William Moore

Personal information
- Full name: William John Moore
- Date of birth: 2 August 1895
- Place of birth: Ballyclare, County Antrim, Ireland
- Date of death: 17 August 1932 (aged 37)
- Place of death: Ballyclare, Ireland
- Height: 5 ft 11 in (1.80 m)
- Position: Outside left

Senior career*
- Years: Team / Apps / (Gls)
- Brantwood
- 1914–1920: Glentoran
- 1920–1924: Falkirk / 117 / (5)
- 1924–1925: Lincoln City / 33 / (2)
- 1925–1926: Ards
- 1926–1929: Glentoran

International career
- 1923: Ireland / 1 / (0)

= William Moore (footballer) =

Irish footballer

William John Moore (2 August 1895 – 17 August 1932), sometimes known as Pal Moore, was an Ireland international footballer.
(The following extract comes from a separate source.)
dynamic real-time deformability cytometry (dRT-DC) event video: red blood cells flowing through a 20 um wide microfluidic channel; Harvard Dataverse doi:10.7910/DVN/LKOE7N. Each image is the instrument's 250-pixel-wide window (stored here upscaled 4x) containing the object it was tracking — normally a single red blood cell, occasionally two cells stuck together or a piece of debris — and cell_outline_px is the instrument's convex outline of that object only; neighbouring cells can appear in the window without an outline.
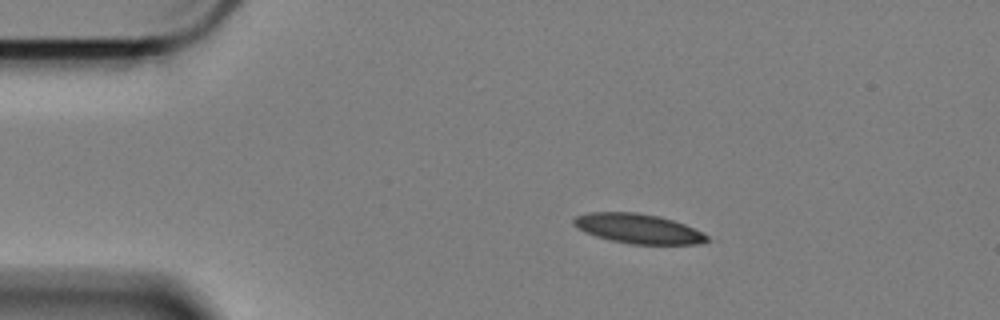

He spent several years with Glentoran (in two separate spells), and also appeared in the Irish League with Ards. Away from Ireland, he made 117 appearances for Falkirk in the Scottish League First Division and played 33 games in the English Football League for Lincoln City. He played as an outside left. He played for the Ireland national team against Scotland in 1923, and appeared in a Victory International, also against Scotland, in 1919.